Complete the following
1 > Repeat the text on raised-poor people word for word, from "The following are four" up to and including "descendants of working-class and poor people.".
2 > According to the text on raised-poor people, what share of the world's wealth do two or three percent of the world's people control?
3 > List every quality that, according to the text on raised-poor people, the economic system sets people up to behave in ways that do not reflect.

Gwen Brown— International Liberation Reference Person for People Who Were Raised Poor

Raised-Poor People

The following are key issues for raised-poor people, as well as for the RC Communities and the world. We need to

  • recognize our inherent connection to all other humans and act on it,
  • reclaim our ability to fully discharge our distress recordings and help others do the same,
  • understand the roles we are set up to play in global capitalism and change how we live our lives; the current world situation requires us to think and act outside of our distress recordings.

I have focused on helping raised-poor people (and people from other classes) understand how the economic system has confused us and set us up to behave in ways that do not reflect our caring, integrity, generosity, and power. I work with people on moving past class-based confusions so that we can have the lives and the world that we want.

Our economic system is responsible for enormous damage. It plays a major role in limiting our lives and threatening life on this planet. It makes it possible for two or three percent of the world’s people to control ninety percent of the world’s wealth while most people struggle to find even a small amount of food, shelter, health care, and education.

The following are four important aspects of our current system:

1) Owners typically pay workers as little as possible and use most of the profits for themselves. They use them to make investments and acquire more money. They use them to buy respect, opportunities, protection, and services. They use them to pay for extravagant lifestyles that include multiple houses in the most expensive and safest neighborhoods, frequent “jet set” vacations, yachts, expensive jewelry, fine foods, the latest styles in clothes, and the best health care and education—all of which are far beyond the means of working-class and poor people. They also pass their wealth down the generations so that those who come after them start life far ahead economically compared to the descendants of working-class and poor people.

Stored dataset items:
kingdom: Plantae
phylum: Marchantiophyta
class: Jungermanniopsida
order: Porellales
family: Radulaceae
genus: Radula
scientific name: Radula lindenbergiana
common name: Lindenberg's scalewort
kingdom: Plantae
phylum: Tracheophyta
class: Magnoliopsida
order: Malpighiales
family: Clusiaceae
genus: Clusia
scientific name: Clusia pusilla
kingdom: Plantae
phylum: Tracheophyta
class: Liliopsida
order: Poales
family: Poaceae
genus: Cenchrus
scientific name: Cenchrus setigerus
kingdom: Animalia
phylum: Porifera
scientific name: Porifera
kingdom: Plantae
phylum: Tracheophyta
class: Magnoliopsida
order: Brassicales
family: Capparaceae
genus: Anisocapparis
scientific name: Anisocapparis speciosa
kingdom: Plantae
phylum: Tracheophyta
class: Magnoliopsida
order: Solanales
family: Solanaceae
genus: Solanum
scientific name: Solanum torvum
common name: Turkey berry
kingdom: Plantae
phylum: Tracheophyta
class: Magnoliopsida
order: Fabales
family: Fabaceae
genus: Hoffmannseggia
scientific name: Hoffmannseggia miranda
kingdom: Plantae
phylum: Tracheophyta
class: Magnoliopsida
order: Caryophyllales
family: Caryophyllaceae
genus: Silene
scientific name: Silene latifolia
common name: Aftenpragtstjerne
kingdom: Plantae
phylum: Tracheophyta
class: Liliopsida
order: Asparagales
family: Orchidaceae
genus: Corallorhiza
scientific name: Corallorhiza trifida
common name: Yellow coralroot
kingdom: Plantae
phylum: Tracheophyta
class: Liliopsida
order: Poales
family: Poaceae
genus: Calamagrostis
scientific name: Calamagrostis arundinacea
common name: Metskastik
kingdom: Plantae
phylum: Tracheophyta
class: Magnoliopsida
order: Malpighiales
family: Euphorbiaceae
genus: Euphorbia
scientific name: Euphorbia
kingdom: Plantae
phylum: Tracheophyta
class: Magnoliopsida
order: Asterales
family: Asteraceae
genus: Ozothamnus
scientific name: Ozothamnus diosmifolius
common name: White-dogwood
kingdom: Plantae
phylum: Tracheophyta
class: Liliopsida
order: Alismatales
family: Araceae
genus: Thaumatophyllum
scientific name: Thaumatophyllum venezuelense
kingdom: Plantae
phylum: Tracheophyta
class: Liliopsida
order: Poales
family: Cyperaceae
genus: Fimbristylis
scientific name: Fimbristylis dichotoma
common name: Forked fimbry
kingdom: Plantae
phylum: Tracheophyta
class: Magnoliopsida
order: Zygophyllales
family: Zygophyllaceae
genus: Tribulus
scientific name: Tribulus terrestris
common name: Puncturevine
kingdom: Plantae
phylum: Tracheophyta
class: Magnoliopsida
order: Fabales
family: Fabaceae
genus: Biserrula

Written answers
1 >
The following are four important aspects of our current system:

1) Owners typically pay workers as little as possible and use most of the profits for themselves. They use them to make investments and acquire more money. They use them to buy respect, opportunities, protection, and services. They use them to pay for extravagant lifestyles that include multiple houses in the most expensive and safest neighborhoods, frequent “jet set” vacations, yachts, expensive jewelry, fine foods, the latest styles in clothes, and the best health care and education—all of which are far beyond the means of working-class and poor people. They also pass their wealth down the generations so that those who come after them start life far ahead economically compared to the descendants of working-class and poor people.

2 > Ninety percent.

3 > Caring, integrity, generosity, and power.